* **Extracted material**:
◆ ◆ ◆

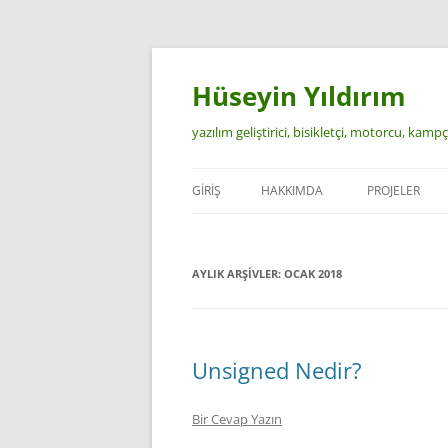
İçeriğe
atla
Hüseyin Yıldırım
yazılım geliştirici, bisikletçi, motorcu, kamp
GIRIŞ
HAKKIMDA
PROJELER
AYLIK ARŞIVLER:
OCAK 2018
Unsigned Nedir?
Bir Cevap Yazın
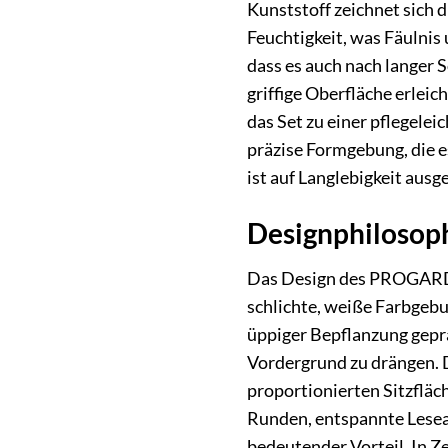
Kunststoff zeichnet sich 
Feuchtigkeit, was Fäulnis 
dass es auch nach langer 
griffige Oberfläche erlei
das Set zu einer pflegele
präzise Formgebung, die e
ist auf Langlebigkeit aus
Designphilosop
Das Design des PROGARDEN
schlichte, weiße Farbgebu
üppiger Bepflanzung gepräg
Vordergrund zu drängen. 
proportionierten Sitzfläch
Runden, entspannte Leseab
bedeutender Vorteil. In Ze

◆ ◆ ◆

* **Exercise goal**: Begin with the line above that has "griffige Oberfläche erlei" and continue through the line that has "proportionierten Sitzfläch", setting each one down exactly. Stop there.

* **Exercise result**:
griffige Oberfläche erlei
das Set zu einer pflegele
präzise Formgebung, die e
ist auf Langlebigkeit aus
Designphilosop
Das Design des PROGARDEN
schlichte, weiße Farbgebu
üppiger Bepflanzung gepräg
Vordergrund zu drängen. 
proportionierten Sitzfläch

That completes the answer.